Day Traders Diary

11/14/16

The stock market trades on a mostly lower note at midday as investors take some profits from the huge, post-election rally. The Nasdaq Composite (-0.5%) trades behind the S&P 500 (-0.2%) and the Dow Jones Industrial Average (-0.1%). The Russell 2000, however, remains up 0.9% after climbing 1.9% at the start of the session.

 

Equity indices began the day on a higher note as investors continued to re-position after last week's election. The Russell 2000 and the Dow Jones Industrial Average each carved out fresh all-time highs while the Nasdaq Composite struggled on continued weakness in large-cap tech names.

 

Rising market rates also continued in the early going. The Treasury complex trades lower across the board as investors express their angst about the inflation outlook in the wake of talk pointing to the likelihood of new fiscal stimulus being introduced soon. The yield on the benchmark 10-yr note remains up five basis points (2.20%). However, the 10-yr yield is down 10 basis points from the multi-month high it notched overnight.

 

The major averages have pulled back in recent action as investors assess the breadth of the post-election move. The heavily-weighted financial (+1.5%) and industrial (+0.5%) sectors remain the only two groups in positive territory. However, it is worth noting that the two were up 3.0% and 0.7% at the start of the day. On the flip side, technology (-1.8%) and energy (-0.8%) sit at the bottom of the sector leaderboard.

 

 

The influential technology space (-1.8%) displays relative weakness as large-cap tech names continue to pull back. Facebook (FB 115.47, -3.55) and Alphabet (GOOG 734.47, -19.55) are down 3.0% and 2.6%, respectively. Meanwhile, Dow component Apple (AAPL 105.33, -3.09) has fallen 2.9%. Apple remains pressured as investors contemplate potential negative implications for U.S. companies in the event of trade disputes with China under the Trump Administration.

 

In the financial sector (+1.5%), banking names outperform as a steepening yield curve improves the earnings prospects for the sector. The spread between the 2-yr (0.97%) and 10-yr note (2.20%) is up to 123 basis points from 98 basis points at the end of October. The S&P Bank ETF (KBE 39.67, +0.73) is up 1.9% while Dow component JPMorgan Chase (JPM 78.00, +2.12) is up 2.7%.

 

The energy sector (-0.8%) underperforms amid a continued downturn in crude oil futures.

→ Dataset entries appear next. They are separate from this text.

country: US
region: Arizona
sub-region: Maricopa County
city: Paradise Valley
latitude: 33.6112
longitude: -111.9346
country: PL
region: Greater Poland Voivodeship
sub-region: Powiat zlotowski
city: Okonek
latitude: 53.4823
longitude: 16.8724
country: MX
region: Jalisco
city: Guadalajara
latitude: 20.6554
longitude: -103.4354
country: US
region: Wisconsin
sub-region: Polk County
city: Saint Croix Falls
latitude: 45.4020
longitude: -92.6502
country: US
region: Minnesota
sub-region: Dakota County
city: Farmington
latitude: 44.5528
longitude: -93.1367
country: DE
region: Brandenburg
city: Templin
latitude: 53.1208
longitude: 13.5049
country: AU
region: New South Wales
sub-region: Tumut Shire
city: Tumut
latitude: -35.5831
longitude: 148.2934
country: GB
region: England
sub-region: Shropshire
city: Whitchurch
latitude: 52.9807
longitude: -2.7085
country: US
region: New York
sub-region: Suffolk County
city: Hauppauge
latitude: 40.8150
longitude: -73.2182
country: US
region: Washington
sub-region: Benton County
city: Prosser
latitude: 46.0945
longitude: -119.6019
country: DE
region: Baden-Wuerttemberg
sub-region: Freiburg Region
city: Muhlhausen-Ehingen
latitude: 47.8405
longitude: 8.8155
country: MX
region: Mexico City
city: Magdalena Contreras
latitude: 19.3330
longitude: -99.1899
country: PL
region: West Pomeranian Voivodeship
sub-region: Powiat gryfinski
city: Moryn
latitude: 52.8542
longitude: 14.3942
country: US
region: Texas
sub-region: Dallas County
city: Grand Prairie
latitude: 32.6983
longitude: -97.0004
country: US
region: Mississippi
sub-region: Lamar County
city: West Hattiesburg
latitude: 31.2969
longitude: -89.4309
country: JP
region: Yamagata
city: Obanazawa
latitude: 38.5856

WTI crude trades lower by 2.1% ($42.50/bbl; -$0.91). The energy component has declined 9.3% since the end of October. Participants are expressing concerns over an ongoing supply overhang and misgivings regarding a previously discussed OPEC production cap agreement. OPEC ministers will be meeting in Vienna on November 30.

 

There was no economic data of note released today.